Volatility soars as Mid-East tension rocks US stocks
US stocks started the trading session on a defensive note, moving lower as tensions in the Middle-East gripped the capital markets. On the heels of the Secretary of States comments on Monday that Syria used chemical weapons against its own people, carried out by the Syrian regime, has driven stock investors into safe haven products. As investors have scrambled to exit stocks, implied volatility on the S&P 500 index has spiked. Stocks ended the trading session with the worse day in the past 3-months.
The VIX volatility index, which measures the at the money calls and puts on the S&P 500 index pushed above resistance near the 50 and 200 day moving averages, moving average moving average 15% as investors look for protection against an adverse move in stocks. The scale and degree of the US’s response to this attack will likely be the catalyst for further volatility in the equity markets.

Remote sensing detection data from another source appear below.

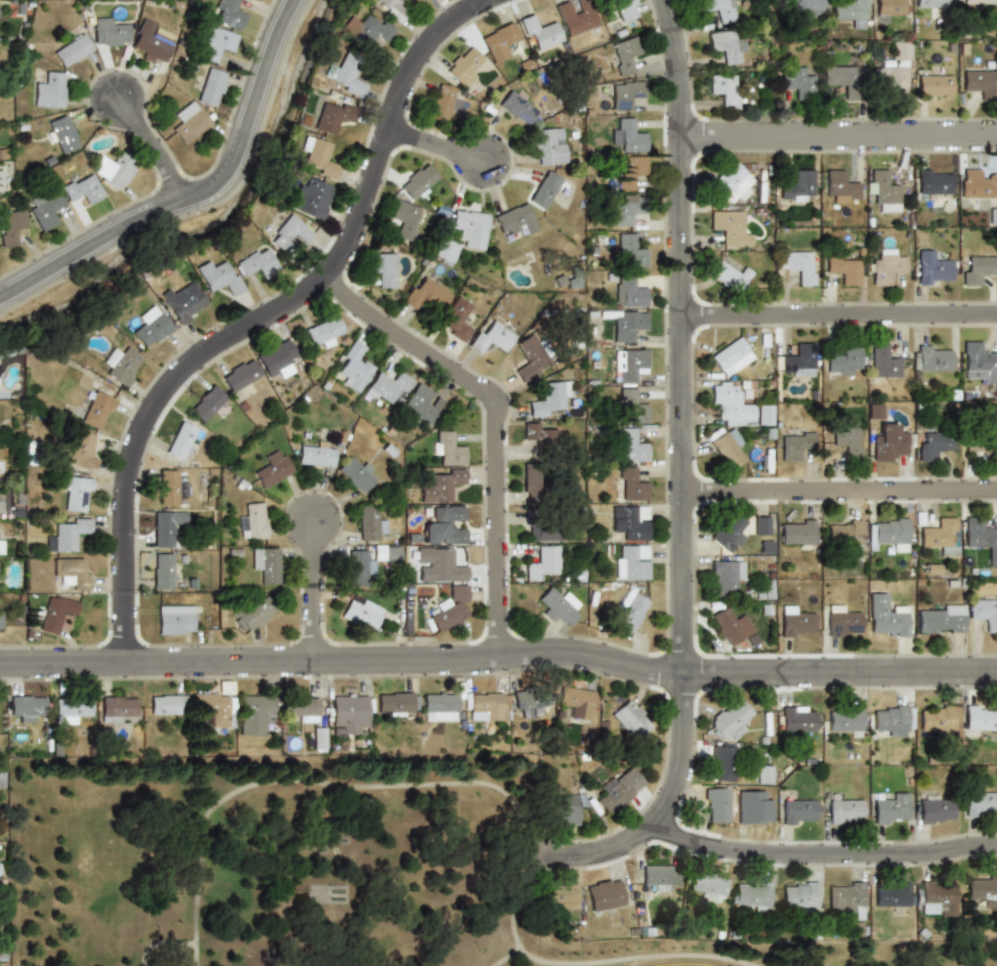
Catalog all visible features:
building: (978, 2)
building: (931, 3)
building: (805, 6)
building: (890, 7)
building: (390, 8)
building: (625, 9)
building: (720, 9)
building: (850, 12)
building: (229, 13)
building: (574, 19)
building: (366, 29)
building: (109, 32)
building: (540, 32)
building: (218, 39)
building: (499, 42)
building: (725, 46)
building: (151, 47)
building: (72, 50)
building: (623, 55)
building: (463, 66)
building: (891, 69)
building: (842, 77)
building: (347, 78)
building: (795, 81)
building: (980, 82)
building: (211, 87)
building: (933, 87)
building: (724, 89)
building: (50, 91)
building: (625, 94)
building: (441, 102)
building: (516, 108)
building: (325, 118)
building: (189, 122)
road: (837, 130)
building: (61, 133)
building: (627, 135)
road: (434, 145)
building: (548, 145)
road: (153, 146)
building: (317, 156)
building: (111, 170)
building: (629, 171)
building: (417, 181)
building: (933, 181)
building: (976, 183)
building: (729, 184)
building: (797, 186)
building: (839, 186)
building: (83, 189)
building: (543, 190)
building: (882, 190)
road: (197, 191)
building: (312, 197)
building: (45, 207)
building: (626, 209)
building: (406, 220)
building: (514, 220)
building: (12, 226)
building: (729, 226)
building: (462, 235)
building: (289, 236)
building: (631, 250)
building: (256, 263)
building: (797, 265)
building: (842, 266)
building: (886, 266)
building: (931, 268)
building: (975, 269)
building: (384, 270)
building: (729, 275)
building: (216, 277)
building: (570, 280)
building: (630, 291)
building: (425, 293)
building: (182, 302)
road: (838, 313)
road: (262, 318)
building: (455, 318)
building: (625, 323)
building: (150, 327)
building: (321, 331)
road: (679, 336)
building: (490, 337)
building: (277, 356)
building: (731, 356)
building: (931, 358)
building: (798, 359)
building: (529, 360)
building: (844, 360)
building: (882, 363)
building: (978, 363)
building: (122, 365)
building: (629, 365)
building: (352, 367)
building: (241, 378)
building: (387, 386)
building: (550, 398)
building: (209, 404)
building: (731, 404)
building: (421, 405)
building: (631, 406)
building: (97, 410)
building: (873, 410)
building: (764, 415)
road: (493, 423)
building: (537, 436)
building: (844, 439)
building: (179, 440)
building: (977, 442)
building: (888, 443)
building: (931, 444)
building: (630, 445)
building: (794, 445)
building: (447, 448)
building: (727, 448)
building: (313, 453)
building: (80, 456)
building: (269, 468)
building: (353, 473)
building: (538, 482)
building: (629, 484)
building: (438, 485)
building: (167, 487)
road: (837, 488)
building: (180, 490)
building: (77, 494)
building: (0, 504)
building: (252, 520)
building: (630, 521)
building: (367, 523)
building: (761, 525)
building: (442, 526)
building: (162, 528)
building: (542, 529)
building: (797, 531)
building: (729, 532)
building: (844, 532)
building: (888, 532)
building: (975, 533)
building: (66, 535)
building: (938, 535)
building: (0, 546)
building: (383, 553)
building: (539, 562)
building: (630, 562)
building: (263, 564)
building: (436, 565)
building: (356, 567)
building: (163, 570)
building: (72, 572)
building: (725, 576)
road: (311, 589)
building: (555, 606)
building: (448, 608)
building: (627, 612)
building: (983, 612)
building: (55, 614)
building: (252, 614)
building: (359, 614)
building: (886, 616)
building: (939, 618)
building: (0, 619)
building: (176, 620)
building: (796, 622)
building: (842, 622)
building: (731, 625)
road: (499, 653)
building: (527, 701)
building: (574, 703)
building: (167, 704)
building: (392, 704)
building: (118, 706)
building: (438, 706)
building: (486, 706)
building: (23, 708)
building: (299, 708)
building: (69, 709)
building: (212, 711)
building: (347, 711)
building: (254, 713)
building: (891, 717)
building: (730, 718)
building: (981, 718)
building: (630, 719)
building: (798, 719)
building: (938, 719)
building: (845, 720)
building: (317, 739)
building: (722, 763)
building: (764, 774)
road: (353, 783)
building: (618, 790)
building: (716, 804)
building: (980, 804)
road: (662, 808)
building: (933, 808)
building: (891, 809)
building: (562, 810)
building: (798, 811)
building: (844, 811)
road: (820, 852)
park: (318, 869)
building: (660, 876)
building: (708, 885)
building: (982, 889)
building: (752, 894)
building: (891, 894)
building: (605, 895)
building: (799, 895)
building: (560, 898)
building: (936, 898)
building: (846, 899)
road: (160, 943)
road: (639, 957)
road: (505, 958)
park: (681, 965)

Gold stocks initially benefited from the recent tensions in the Middle East with the yellow metal recapturing the 1,400 per ounce level, pulling investors into mining stocks. The benefit was short lived despite the rally in gold, as mining stocks turned lower, leading the broader markets down. Oil prices have also benefitted climbing more than $3 per barrel. Yields have also moved lower as investors exit stocks moving into safe haven bonds, but the decline in yields seemed to have little effect on stock investors.

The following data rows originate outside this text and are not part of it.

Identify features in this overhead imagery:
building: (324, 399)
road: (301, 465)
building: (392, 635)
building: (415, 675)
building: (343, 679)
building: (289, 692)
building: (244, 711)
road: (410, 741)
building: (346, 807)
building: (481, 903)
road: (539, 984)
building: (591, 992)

In US economic news the S&P/Case Shiller housing price index showed that single-family home prices increased in June. The S&P/Case Shiller composite index of 20 metropolitan areas rose 2.2 percent compared to a 1 percent rise in May. On a year over year basis, prices were up 12.1 percent, in line with economists’ expectations. Prices were up 12.2 percent in the year to May, the biggest gain in more than seven years.